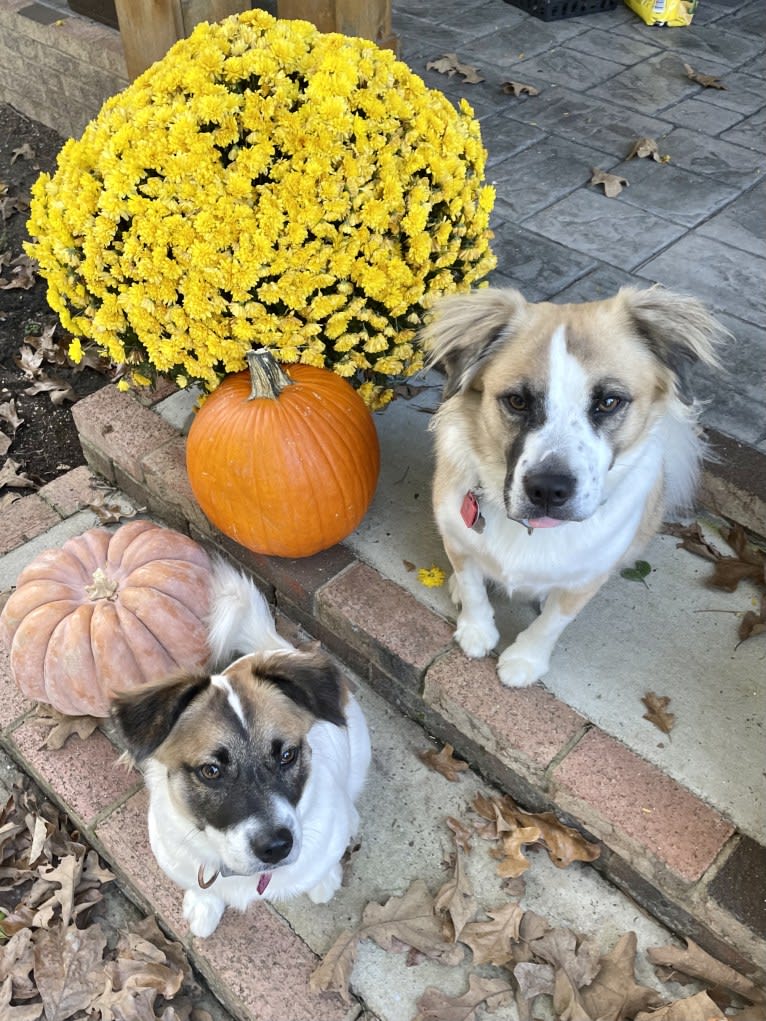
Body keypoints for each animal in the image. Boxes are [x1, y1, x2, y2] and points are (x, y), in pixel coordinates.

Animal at [110, 563, 371, 935]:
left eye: (287, 755)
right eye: (211, 770)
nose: (276, 847)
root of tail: (277, 650)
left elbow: (323, 863)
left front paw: (325, 879)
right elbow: (201, 887)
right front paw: (204, 905)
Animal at [422, 283, 727, 690]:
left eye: (610, 401)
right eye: (517, 400)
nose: (548, 490)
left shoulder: (587, 577)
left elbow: (552, 623)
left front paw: (525, 660)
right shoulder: (456, 537)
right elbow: (472, 588)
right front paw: (476, 631)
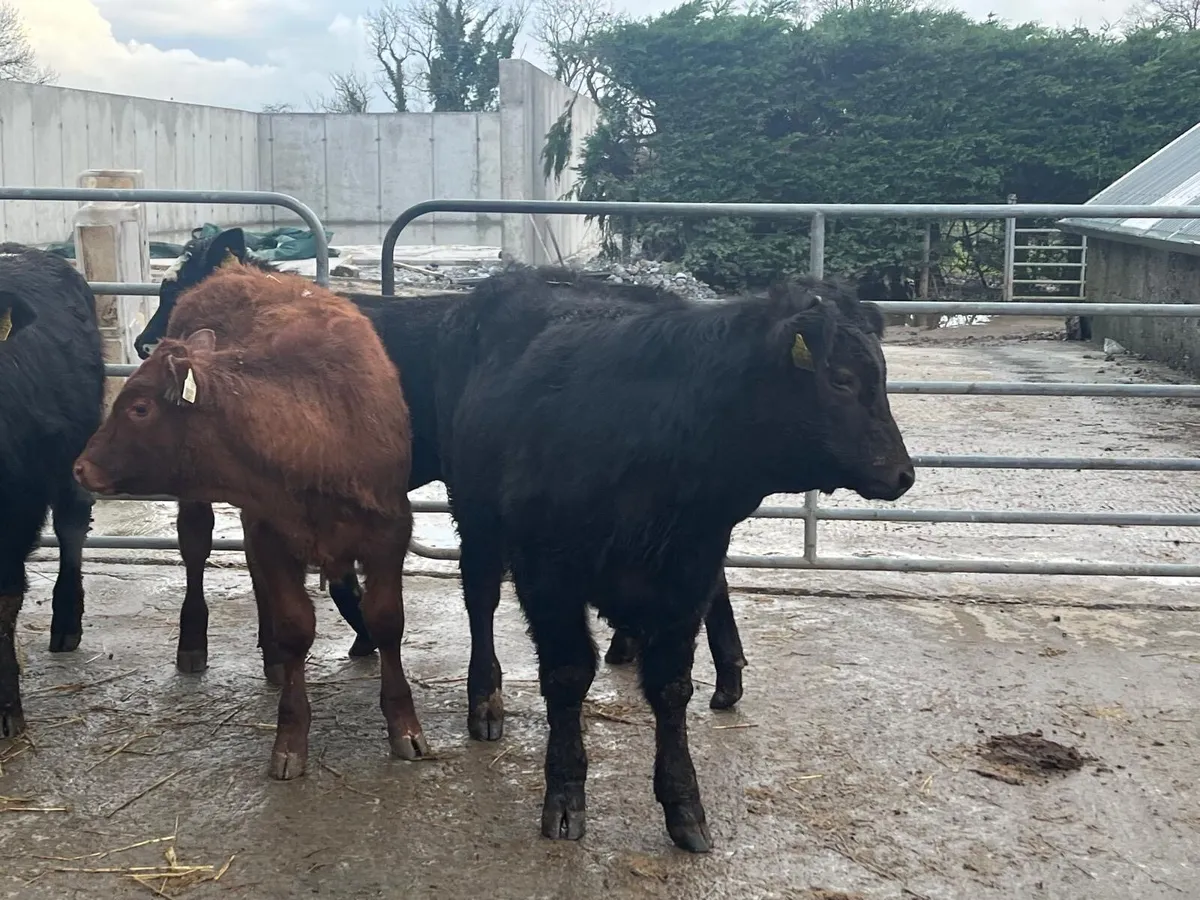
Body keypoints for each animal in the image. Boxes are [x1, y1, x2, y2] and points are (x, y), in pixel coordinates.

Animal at [75, 263, 425, 778]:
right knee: (196, 548)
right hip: (198, 500)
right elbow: (296, 625)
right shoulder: (273, 533)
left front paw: (405, 726)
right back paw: (197, 643)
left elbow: (386, 621)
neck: (319, 426)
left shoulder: (388, 534)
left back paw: (271, 656)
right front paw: (290, 738)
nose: (82, 467)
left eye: (139, 408)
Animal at [441, 276, 914, 852]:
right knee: (480, 600)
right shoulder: (548, 575)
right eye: (842, 380)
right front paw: (565, 793)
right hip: (474, 514)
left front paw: (684, 804)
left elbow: (671, 687)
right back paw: (485, 700)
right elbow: (567, 675)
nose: (903, 474)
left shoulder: (688, 572)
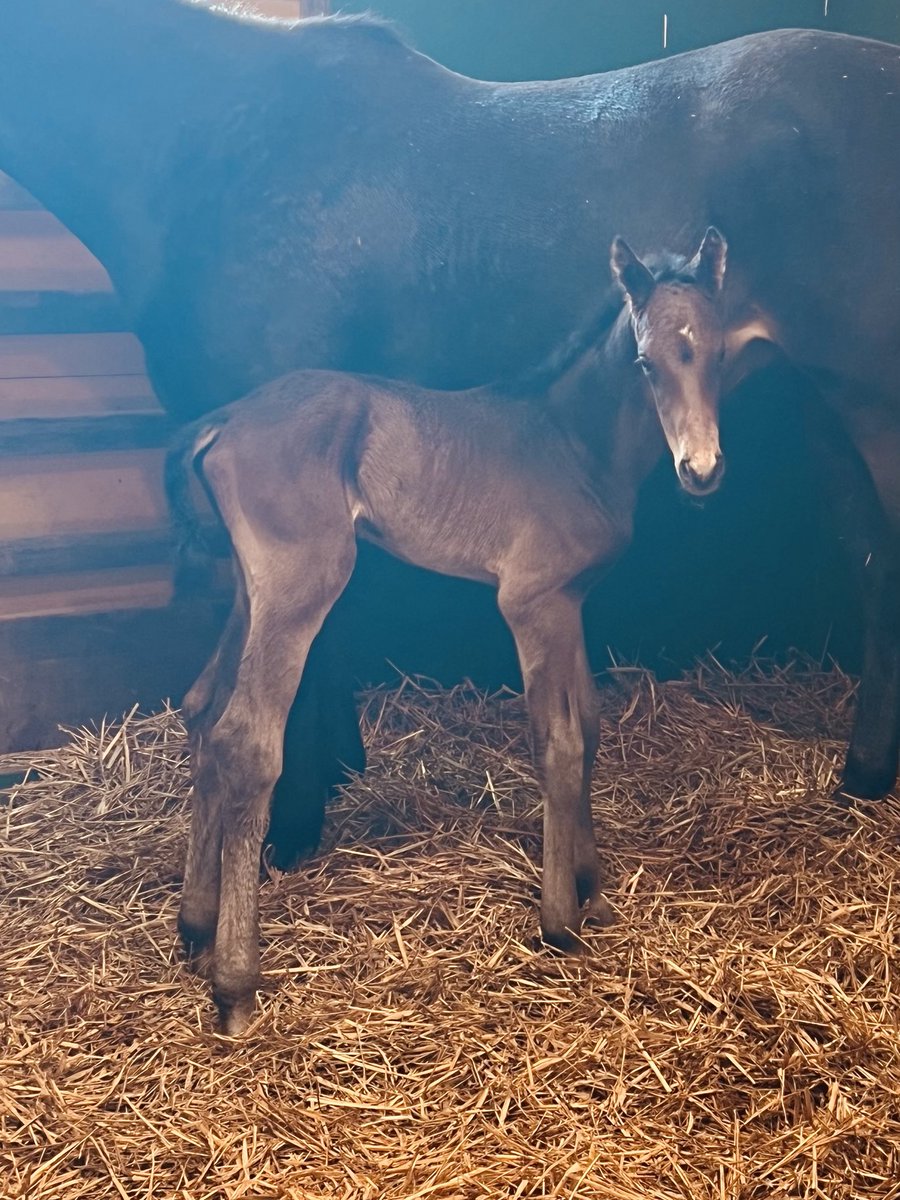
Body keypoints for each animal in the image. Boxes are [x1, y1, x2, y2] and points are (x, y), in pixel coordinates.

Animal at [169, 226, 734, 1032]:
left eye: (719, 355)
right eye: (646, 363)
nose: (702, 470)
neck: (574, 442)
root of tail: (223, 420)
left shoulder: (571, 602)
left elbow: (591, 727)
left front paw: (593, 889)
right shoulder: (531, 603)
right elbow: (558, 742)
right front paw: (561, 922)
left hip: (253, 592)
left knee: (202, 708)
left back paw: (194, 925)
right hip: (301, 585)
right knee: (245, 740)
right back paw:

#####

■ **What you have to do**
Your task is to reproduce exactly the lines from the start of the data above through the line containing "left elbow: (323, 863)", leaving every picture out.

■ **Written answer**
Body keypoints for each animal in the image. Boxes are [x1, y1, x2, y2] and points are (x, y), in pixel coordinates.

Animal at [110, 563, 371, 935]:
left eye: (287, 755)
right eye: (211, 770)
nose: (276, 847)
root of tail: (277, 650)
left elbow: (323, 863)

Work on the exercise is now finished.